Well, I can handle evil raccoons. I can handle evil, hungry raccoons. I can even handle evil, hungry, TALKING raccoons. But I can not stand rude animals of any kind.
"Hey," I said, "nobody calls me fat and gets away with it!"
I think they chuckled. It was hard to tell. I wasn't that familiar with Raccoon.
"Yeah, right. What'choo gonna do about it?" The leader asked.
"Well . . .well . . .well . . ." I said bravely. I just stood there, deflated, lost, unsure just what I was going to do.
Then my Princess saved me. "Grab a stick from the fire and scare them off with it!"
Yeah! What a great idea! Visions of Indiana Jones waving off an army of vipers leapt into my head. John Williams' score swelled from the woods around me. I snatched a piece of wood from the fire and thrust it toward the invading raccoons.

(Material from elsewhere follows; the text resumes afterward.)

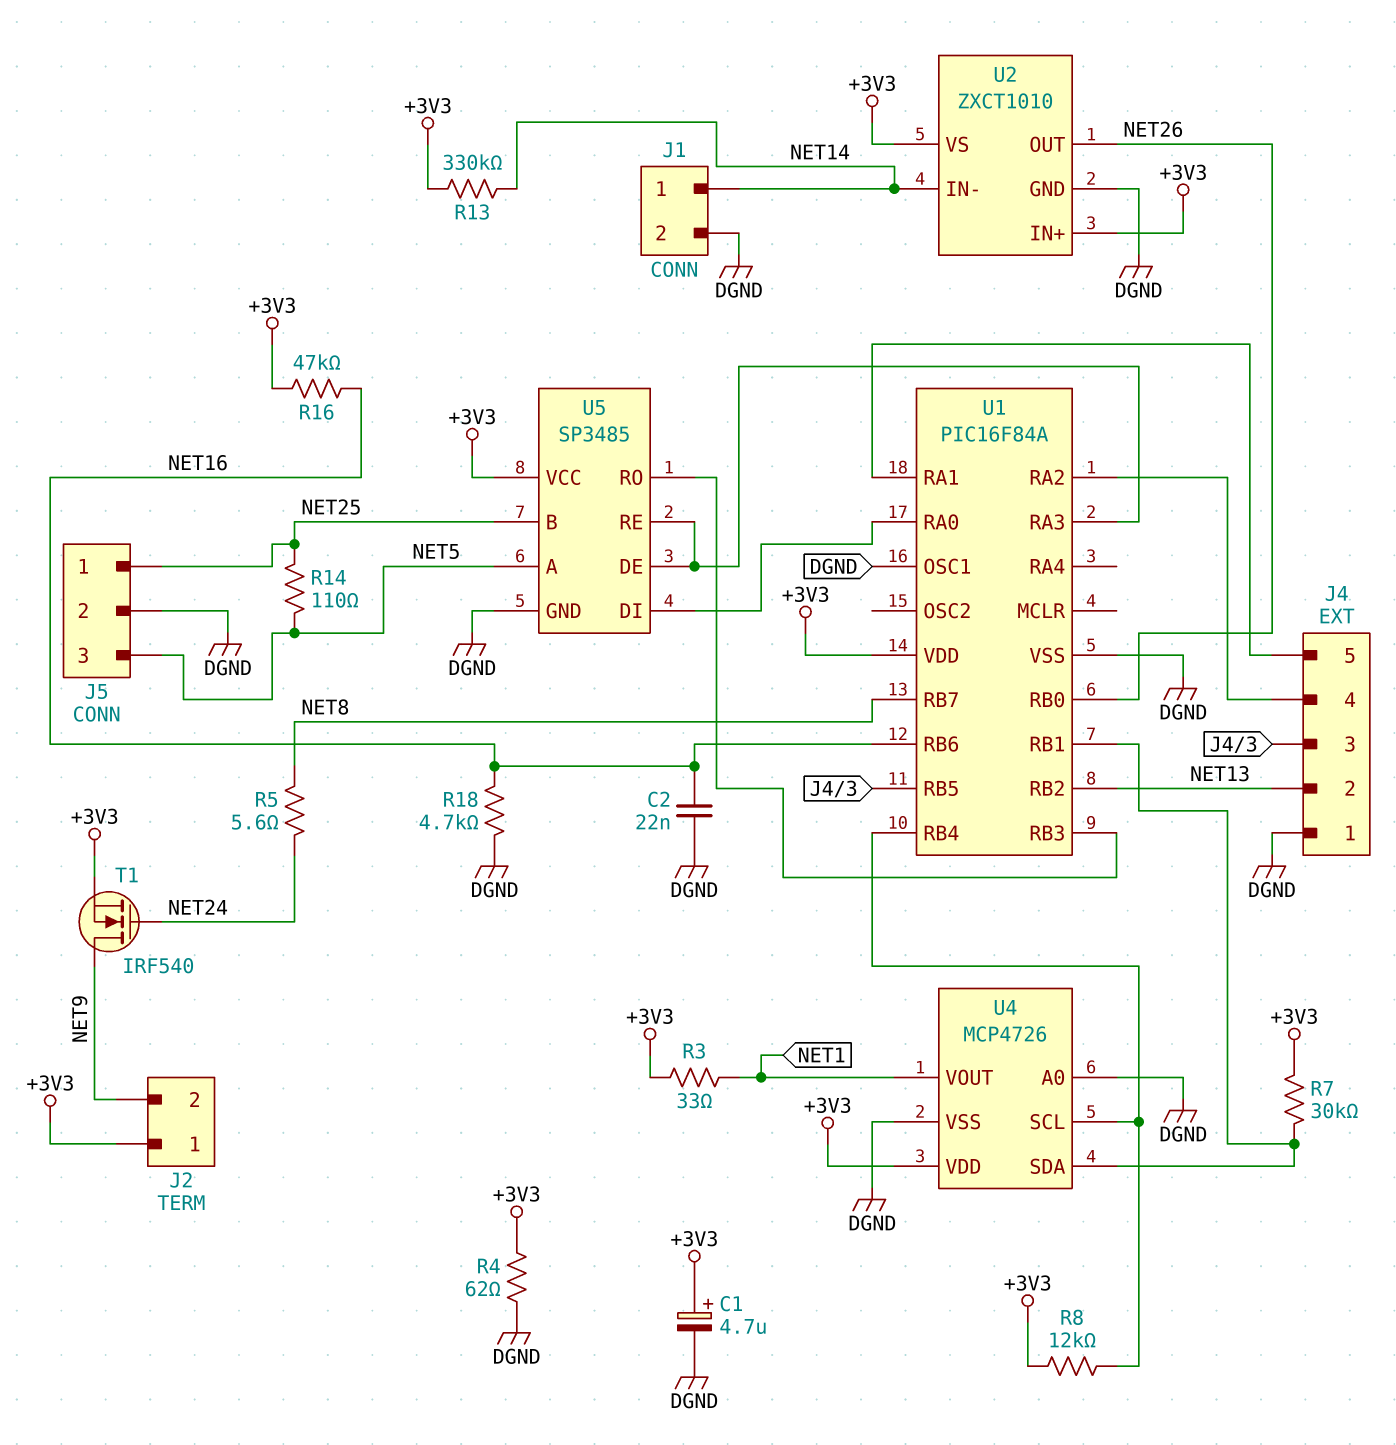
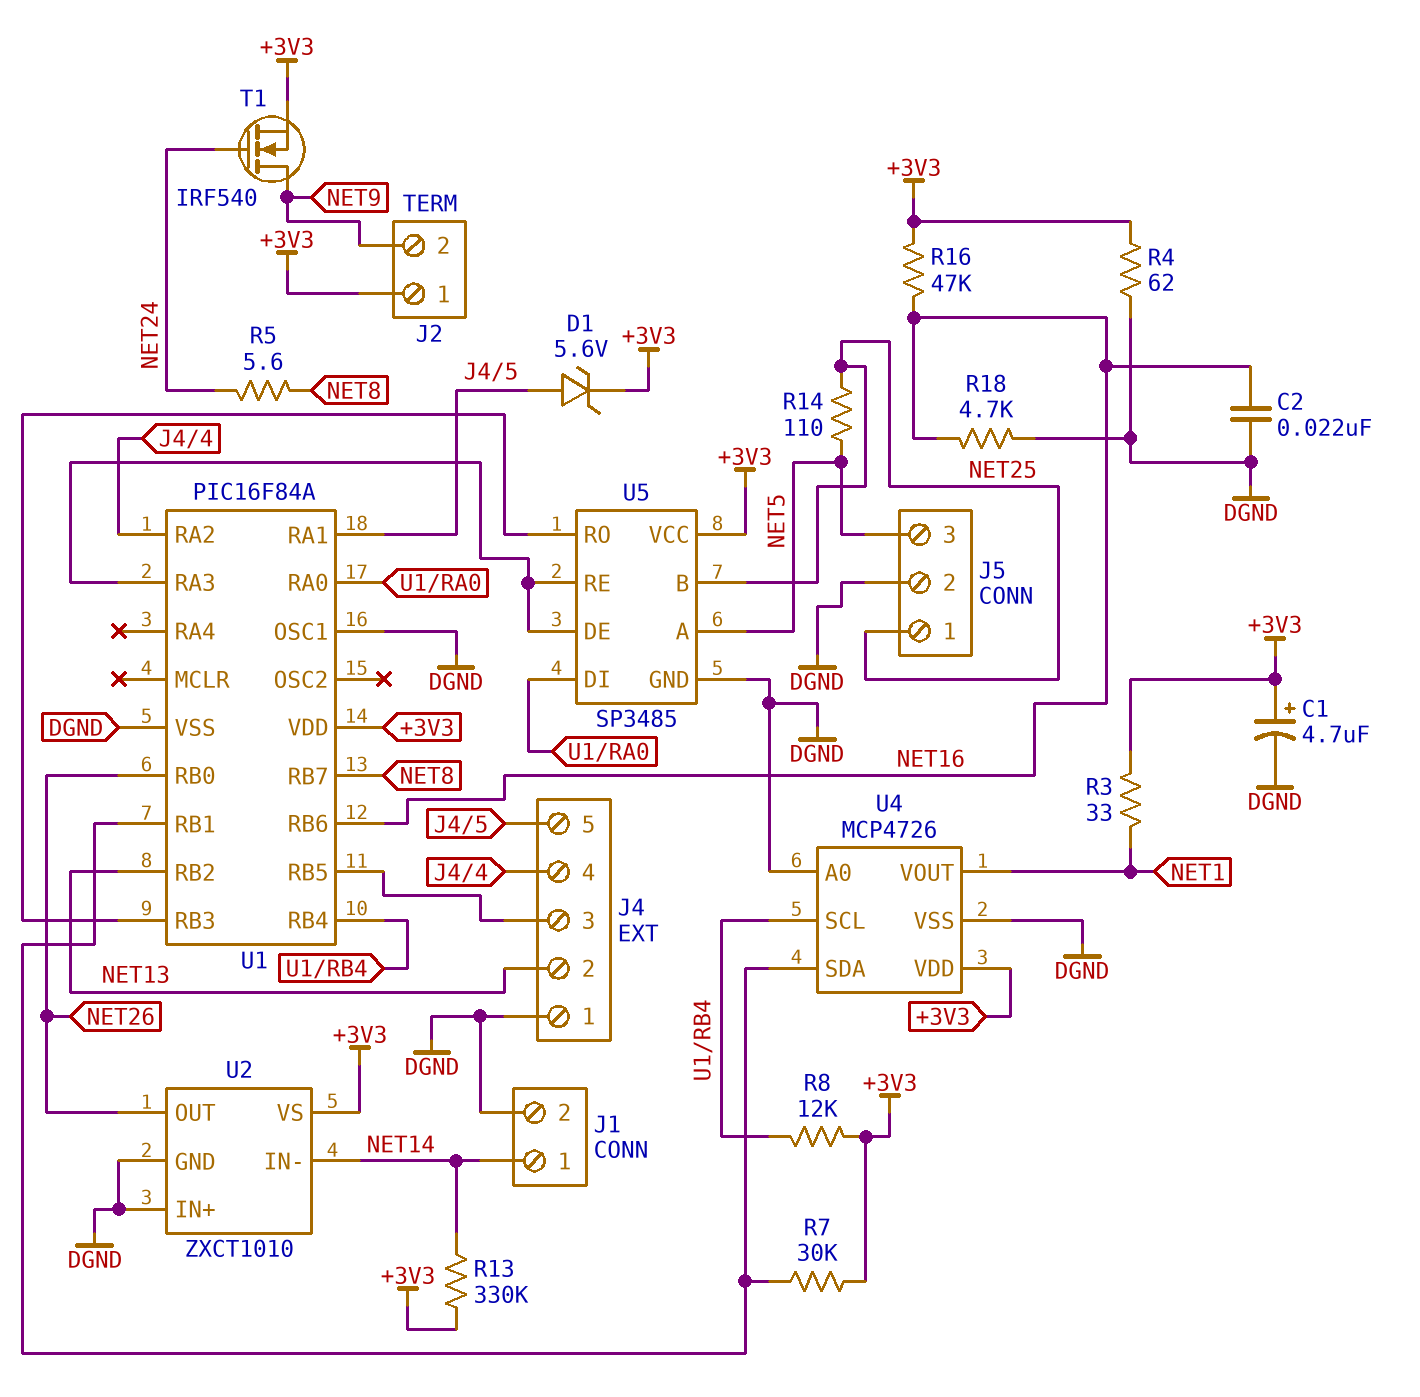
D1: none -> zener 5.6V (A J4/5, K +3V3)
U2 pin IN+: +3V3 -> DGND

A sliver of flame danced at the tip of the stick, then, pffft.
I'm pretty sure the Raccons laughed again.
"Ooooh. Mighty fuckin' hunter," the leader said. "Now knock it off and gimme some meat."
But I wouldn't be deterred. I stomped my foot and yelled. I reached out to my sides, making myself as big as possible and yelled again. I waved the smoldering stick at them some more.
"Would ch'you getta load of this guy?" The leader said. "Okay, fine. You keep your stinkin' brats, you crazy fucking human."
And with that, they stumbled off, into the night.
In a way, I still feel guilty. What other poor innocent victims did that rabid gang of raccons terrorize that evening? Had I stopped them, I might have saved someone else the traumatic victimization of the feral raccoon gang.
But then again, the brats were mighty tasty.
You know what? Leave the groundhog's eyesight alone. Six more weeks of winter doesn't sound too bad after all.
Joseph Haines, signing off from The Edge of the Abyss.